I’ll let KC explain her 4 and 5 (hopefully – please KC?).
So the key message from me is exactly what my initial tweet said – you don’t remove a tester, you remove a person performing a role. Getting another person to perform that same role, or the activities that are intended to be performed by it, will always give you different results, always.
So who has removed testers and what happened?
Example: Atlassian QA Model (there’s way more than one link BTW) – OK, so they didn’t really ‘remove’ testers. They changed their approach, and the role seems to have changed with it (although the number of staff appears to have significantly decreased in the ‘testing’ space). What happened? Well, from what I’ve researched the outcome has been more positive than negative. I don’t work there, so I don’t know this first hand, but it appears to be working for them.
I’ve used (and still do use) Atlassian products, and my experience has always been quite good. So if I’m a measure… well done Atlassian.
Unfortunately (or perhaps fortunately) my first hand experience has always been introducing testers rather than removing them… so I can’t add any personal experience. However, the way the industry is moving, I think I’ll soon be experiencing the removal. Things move quickly these days.

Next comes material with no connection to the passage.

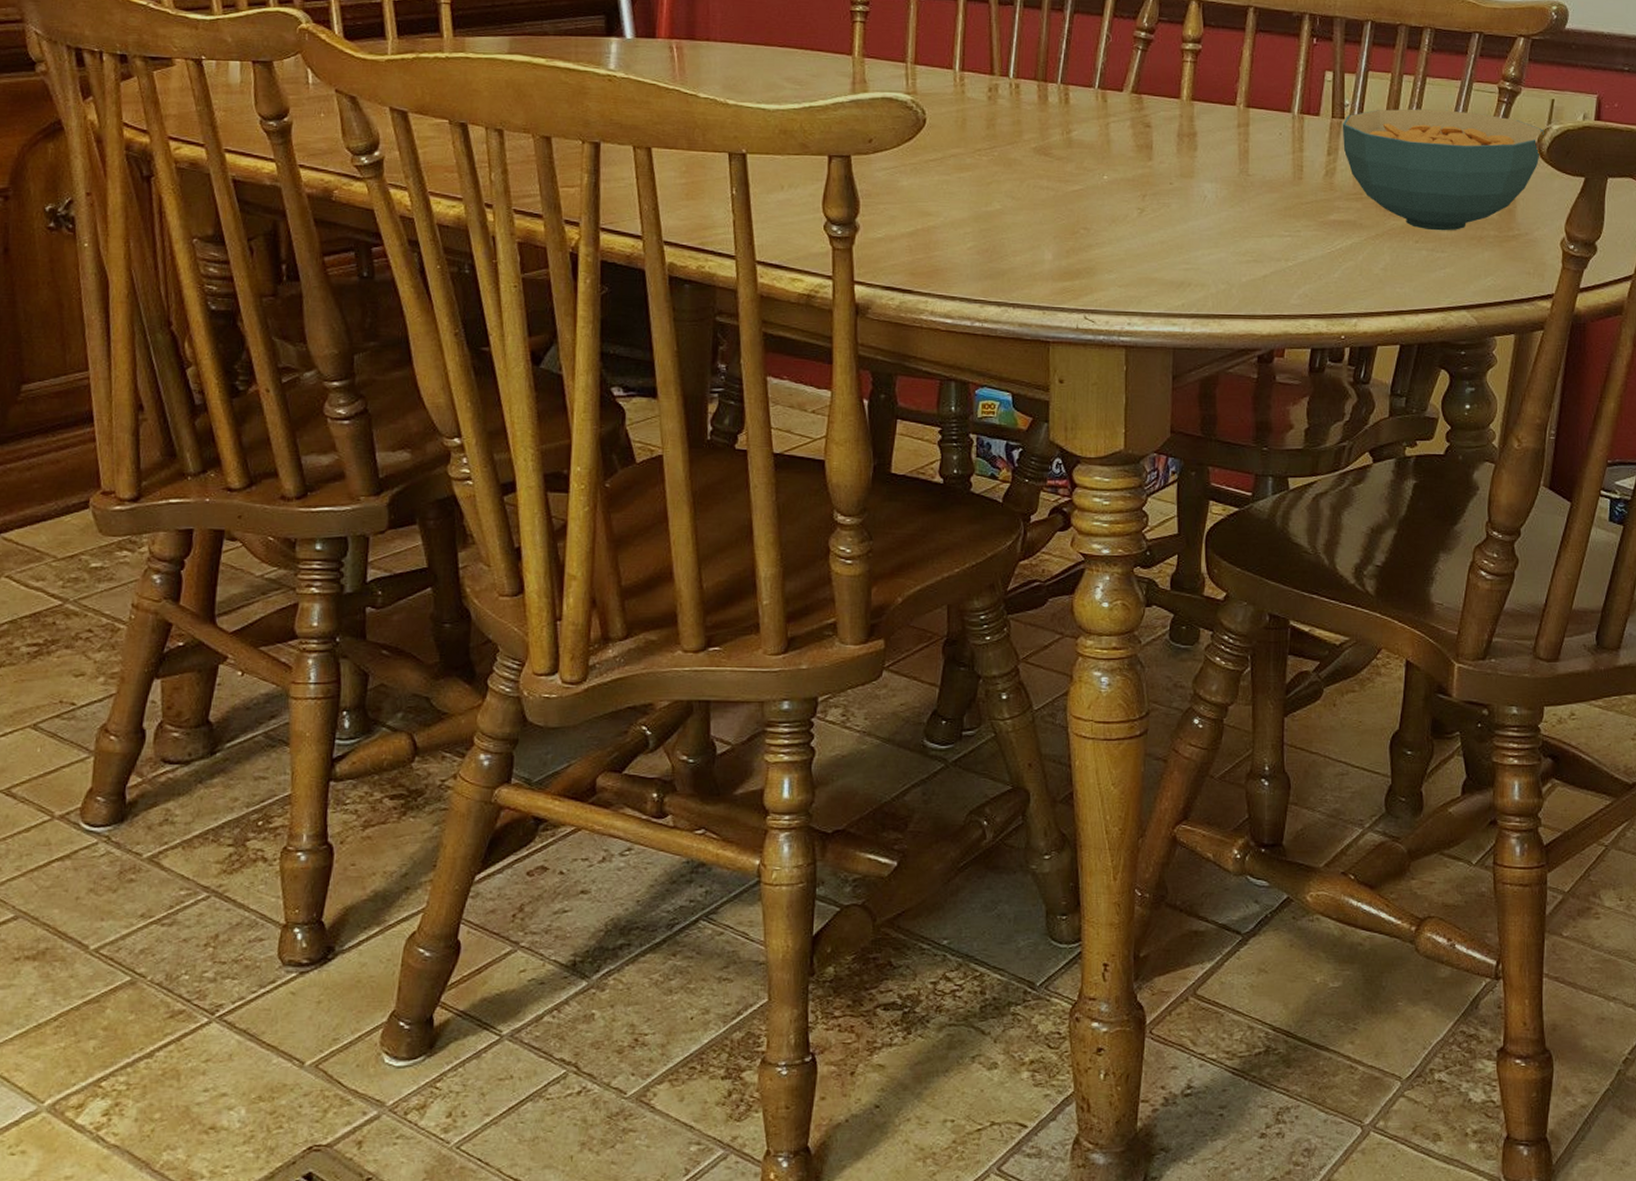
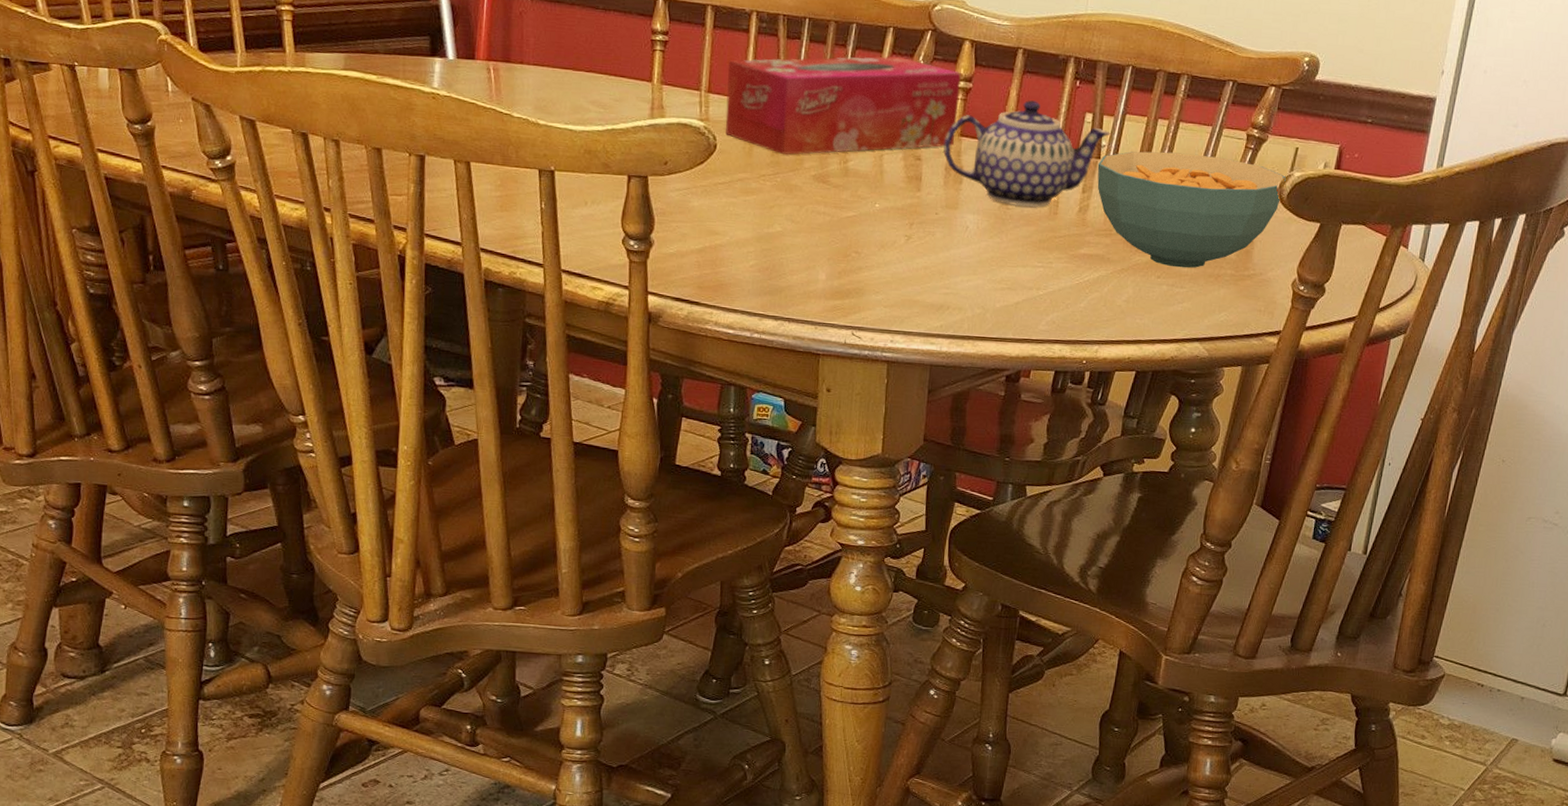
tissue box: none [935,19,1189,127] -> present [725,56,961,155]
teapot: none [1175,60,1353,173] -> present [943,100,1111,207]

The time available to explore a product is constantly shrinking as we push things to production faster and faster. We’re pushing automation to developers (which I think is good), we’re doing more automation (which I also think is good if it’s well thought out), so the need for large numbers of testers is reducing. I don’t believe there will ever be a point where we won’t need a human interacting with and exploring a product (not in my lifetime anyway). However, does that human need to be called a tester?
Ah, and now we return to ‘tester’ versus ‘testing’… so when removing a tester don’t just think about the role description. Think about the person you’re removing and the activities they perform. Will the other members of the team be able to do what they did? Think… and I mean critically.
I liked this from Aaron Hodder…
@katrina_tester A team is a complex system. I don’t think you can predict the outcome. (plus let alone diving into “what does qual mean”)
A complex system indeed, and why is that? Because they’re built with humans!
Also, again, that caution on what quality means… an extremely important part of the equation which many books could be written about (oh, they have!).